═════ TRECHO FORNECIDO

II. QUESTÃO EM DISCUSSÃO
2. Há duas questões em discussão: (i) determinar se a Apelante possui incapacidade laborativa apta a justificar a concessão de benefício por incapacidade; (ii) definir se, presentes as condições pessoais, sociais e econômicas da segurada, é cabível a concessão de aposentadoria por incapacidade permanente, ainda que a perícia oficial tenha atestado ausência de incapacidade.
III. RAZÕES DE DECIDIR
3. O benefício por incapacidade exige comprovação da qualidade de segurado, cumprimento da carência e a existência de incapacidade total e temporária ou permanente, conforme os arts. 42 e 59 da Lei nº 8.213/91.
4. A incapacidade deve ser analisada de forma sistêmica, considerando também fatores pessoais, sociais, econômicos e culturais do segurado, conforme jurisprudência do STJ e TRF2.
5. Embora o laudo pericial oficial tenha apontado inexistência de incapacidade, os documentos médicos particulares demonstram limitação funcional decorrente de patologias ortopédicas crônicas, com laudos datados de 24.11.2022, 14.03.2023 e 23.03.2023 atestando a incapacidade para o trabalho.

══════════
═════ MATERIAL APRESENTADO

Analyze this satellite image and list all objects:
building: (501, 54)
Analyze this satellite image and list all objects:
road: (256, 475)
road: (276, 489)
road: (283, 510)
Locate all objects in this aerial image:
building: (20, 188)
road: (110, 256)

══════════
═════ MATERIAL APRESENTADO

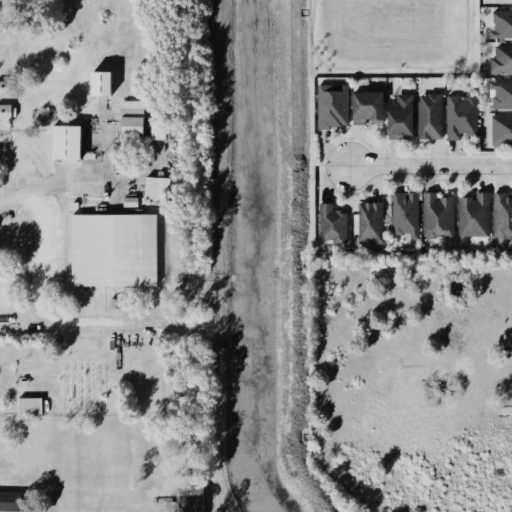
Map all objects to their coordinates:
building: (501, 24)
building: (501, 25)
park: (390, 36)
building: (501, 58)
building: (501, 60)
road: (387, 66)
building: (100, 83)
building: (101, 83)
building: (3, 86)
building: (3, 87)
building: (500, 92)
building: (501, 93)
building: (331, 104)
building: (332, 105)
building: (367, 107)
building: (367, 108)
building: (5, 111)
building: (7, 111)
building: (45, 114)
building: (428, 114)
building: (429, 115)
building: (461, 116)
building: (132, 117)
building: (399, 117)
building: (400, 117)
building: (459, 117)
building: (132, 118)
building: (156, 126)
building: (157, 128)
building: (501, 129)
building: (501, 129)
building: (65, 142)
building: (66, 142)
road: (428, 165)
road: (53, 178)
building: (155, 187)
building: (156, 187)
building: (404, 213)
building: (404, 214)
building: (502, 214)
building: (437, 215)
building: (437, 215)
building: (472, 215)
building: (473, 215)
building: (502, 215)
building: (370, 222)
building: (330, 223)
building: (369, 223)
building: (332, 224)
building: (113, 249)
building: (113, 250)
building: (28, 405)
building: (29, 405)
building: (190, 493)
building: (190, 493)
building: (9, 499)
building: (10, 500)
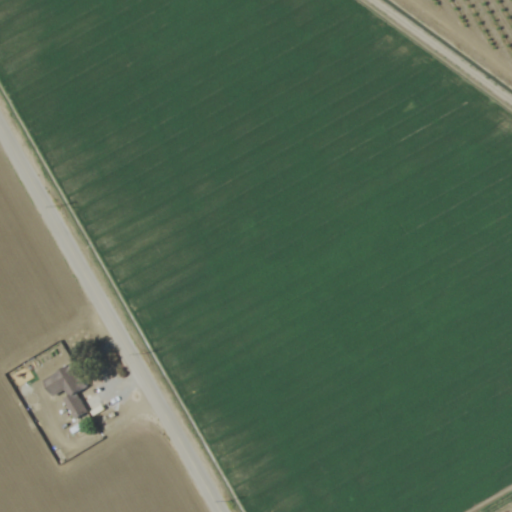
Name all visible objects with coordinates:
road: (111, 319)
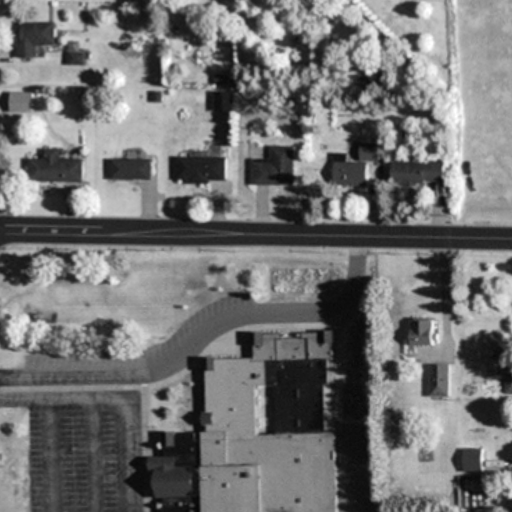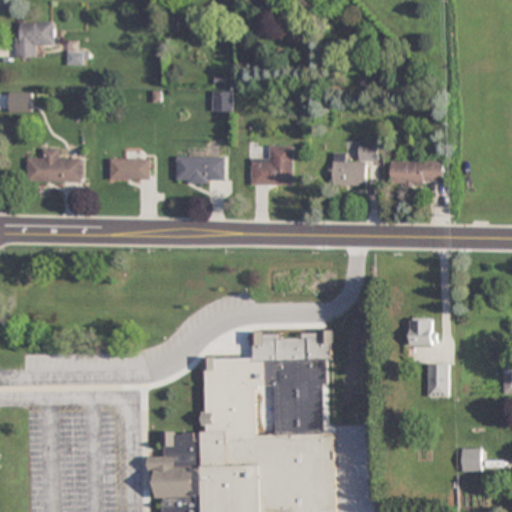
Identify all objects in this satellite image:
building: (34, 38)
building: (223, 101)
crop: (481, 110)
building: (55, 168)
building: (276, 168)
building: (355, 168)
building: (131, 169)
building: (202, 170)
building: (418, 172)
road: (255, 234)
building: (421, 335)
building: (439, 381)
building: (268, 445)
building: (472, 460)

══════════
═════ MATERIAL APRESENTADO

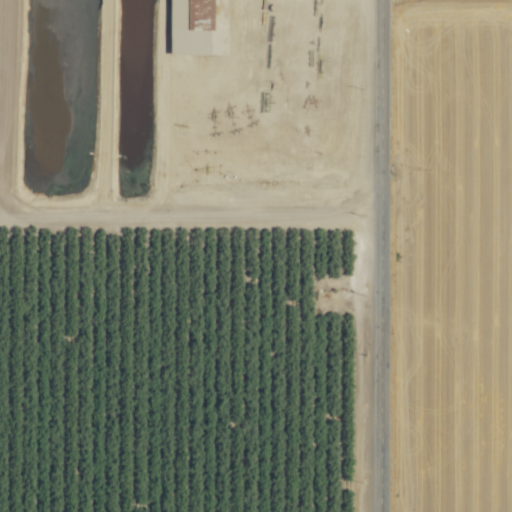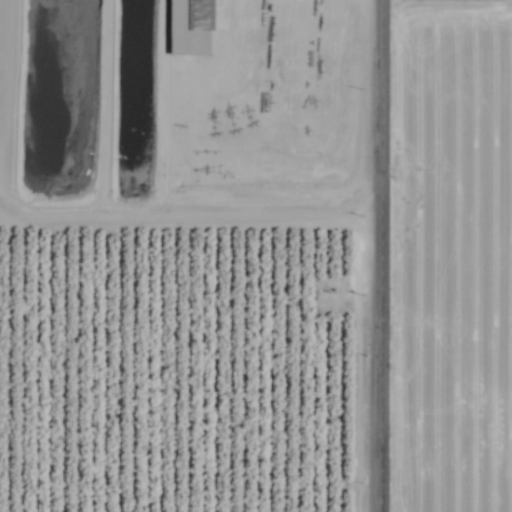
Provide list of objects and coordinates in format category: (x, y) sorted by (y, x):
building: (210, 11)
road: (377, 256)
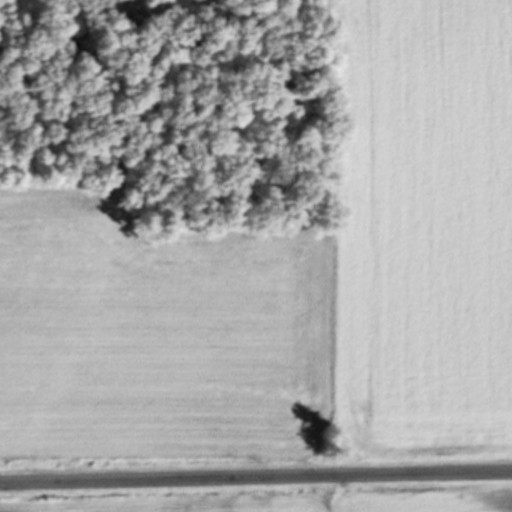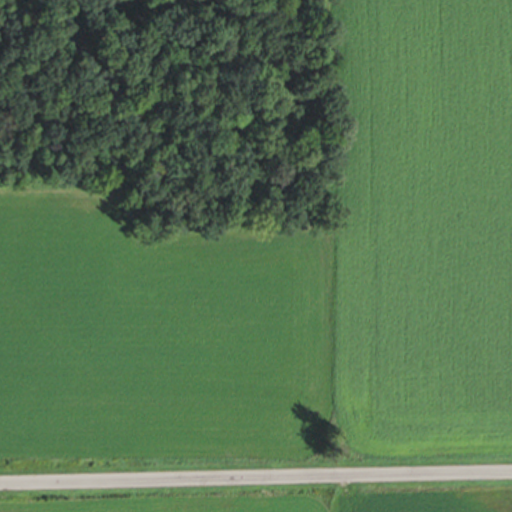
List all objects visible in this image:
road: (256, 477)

══════════

TAREFAS A REALIZAR
[A] Segundo o trecho sobre o benefício por incapacidade, quais artigos da Lei nº 8.213/91 fundamentam os requisitos desse benefício?
[B] Traduza para o inglês a seguinte frase do trecho sobre o benefício por incapacidade: "A incapacidade deve ser analisada de forma sistêmica, considerando também fatores pessoais, sociais, econômicos e culturais do segurado, conforme jurisprudência do STJ e TRF2."
[C] Prossiga a redação do trecho sobre o benefício por incapacidade a partir do ponto em que ele se encerra.

RESULTADOS DAS TAREFAS
[A] Os arts. 42 e 59.

[B] Incapacity must be analyzed systemically, also taking into account the insured person's personal, social, economic, and cultural factors, in accordance with the case law of the STJ and TRF2.

[C]
6. A Apelante, de 72 anos, analfabeta e do lar, apresenta condições pessoais que dificultam sua reinserção no mercado, sendo inverossímil sua plena capacidade laboral.
7. As atividades domésticas desempenhadas pela Apelante devem ser equiparadas às atividades laborativas reconhecidas, conforme diretrizes do Protocolo para Julgamento com Perspectiva de Gênero.
8. A incapacidade da Apelante restou comprovada desde 24.11.2022, sendo devido o benefício por incapacidade temporária a partir de 29.11.2022, e sua conversão em aposentadoria por incapacidade permanente a partir de 23.03.2023.
9. Diante do caráter alimentar do benefício e da urgência da prestação, cabível o deferimento da tutela de urgência para imediata implantação da aposentadoria.
IV. DISPOSITIVO E TESE
10. Recurso provido parcialmente.
Tese de julgamento:
1. A análise da incapacidade para fins previdenciários deve considerar não apenas os dados clínicos, mas também as condições pessoais, sociais e econômicas do segurado.
2. A atividade doméstica, ainda que não remunerada, deve ser reconhecida como forma de trabalho relevante para fins de análise da incapacidade.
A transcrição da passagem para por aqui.